Why are programs and activities created especially for interfaith families called “outreach”? A blogger whom I’ve been following since I started my job here at InterfaithFamily.com referred to this rhetorical strategy as “symbolic violence”–a way of articulating the idea that good Jews are on the inside and interfaith relationships are on the outside. Why, she asks, are all the programs about the December Dilemma and conversion, with nothing acknowledging how much of the work of Jewish life is actually done by people in interfaith families? Why is the model to have people from in-married families doing outreach to intermarried families?
(Ah ha, I just finished an entire month of December Dilemma articles with a Resource Guide to Jewish Conversion. Nice timing, I now feel maximum defensiveness–though also an enhanced appreciation for January.)
Why do we call it outreach?
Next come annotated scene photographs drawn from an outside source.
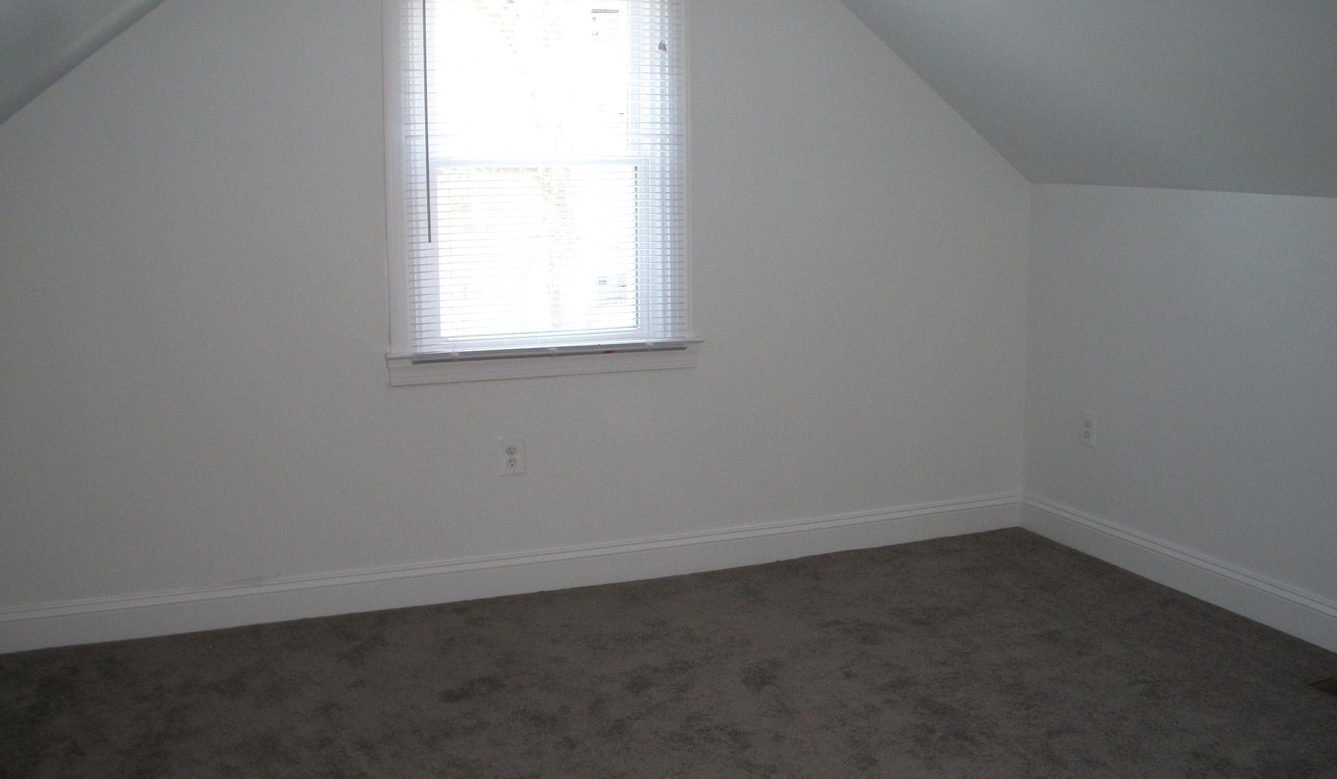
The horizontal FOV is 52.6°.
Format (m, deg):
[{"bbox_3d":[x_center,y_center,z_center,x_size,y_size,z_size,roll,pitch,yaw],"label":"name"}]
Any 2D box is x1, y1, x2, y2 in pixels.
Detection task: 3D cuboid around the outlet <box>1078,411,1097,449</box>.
[{"bbox_3d":[1.401,0.134,4.512,0.012,0.118,0.077,-4,10,-21],"label":"outlet"}]

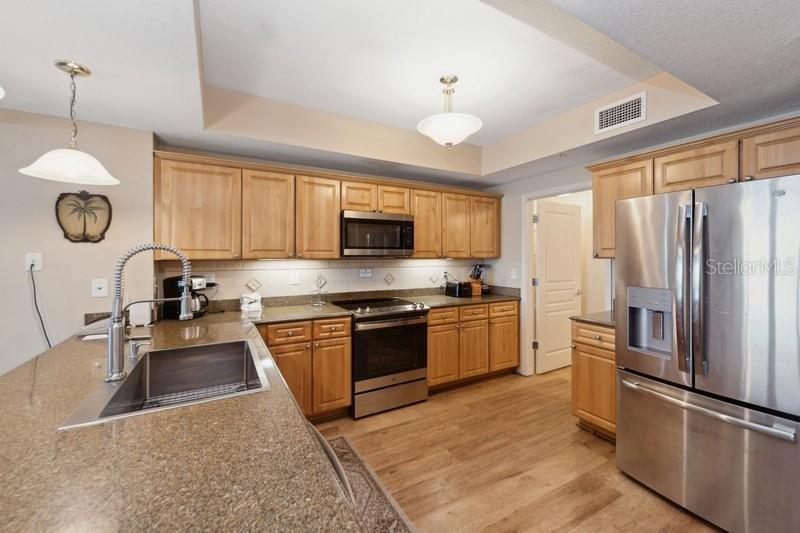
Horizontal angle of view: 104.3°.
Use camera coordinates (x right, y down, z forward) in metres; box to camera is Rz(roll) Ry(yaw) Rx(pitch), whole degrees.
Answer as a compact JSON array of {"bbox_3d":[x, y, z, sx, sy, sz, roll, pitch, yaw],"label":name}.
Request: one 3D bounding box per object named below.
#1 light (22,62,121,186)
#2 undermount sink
[{"bbox_3d":[-1.602,-0.700,1.527,0.342,0.545,0.342,-1,2,-29],"label":"light"},{"bbox_3d":[-0.931,0.572,1.393,0.563,0.251,0.836,-1,2,-29],"label":"undermount sink"}]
The way the Jewish community has traditionally dealt with anything it finds scary is through ostracizing. When people talk about outreach, or in Hebrew kiruv, the implication isn’t only that someone is on the outside and someone is inside, reaching. It’s also that we aren’t actively pushing people who are inside, away.
“We” shouldn’t only mean in-married Jews who are working with intermarried Jews, because in my experience, people in interfaith families, including non-Jewish partners, are in the Jewish community, making good things happen. But I’m afraid the vision is still as my original blogger indicates, in spite of all the Jewish educators, lay and professional community workers and voices of the Jewish community that are children of interfaith families or in interfaith relationships or marriages.
Lately, I’ve seen more use of the word “welcoming” to mean something comprehensive about what kinds of synagogues and Jewish communal institutions we’d like to have. Sometimes we make a list of the groups of people we are explicitly NOT excluding, and sometimes not.
At the same time, the Jewish community is still doing the push-away activities that outreach is supposed to oppose. Unfortunately we still need a good code to communicate to people who want open, friendly Jewish communities, “we aren’t mean rude jerks.” Or at least, that we don’t mean to be–there are so many ways to fall short. I guess we have to keep listening if we want to achieve a Jewish community with no outreach because no one is out and it’s not a big reach for them to belong.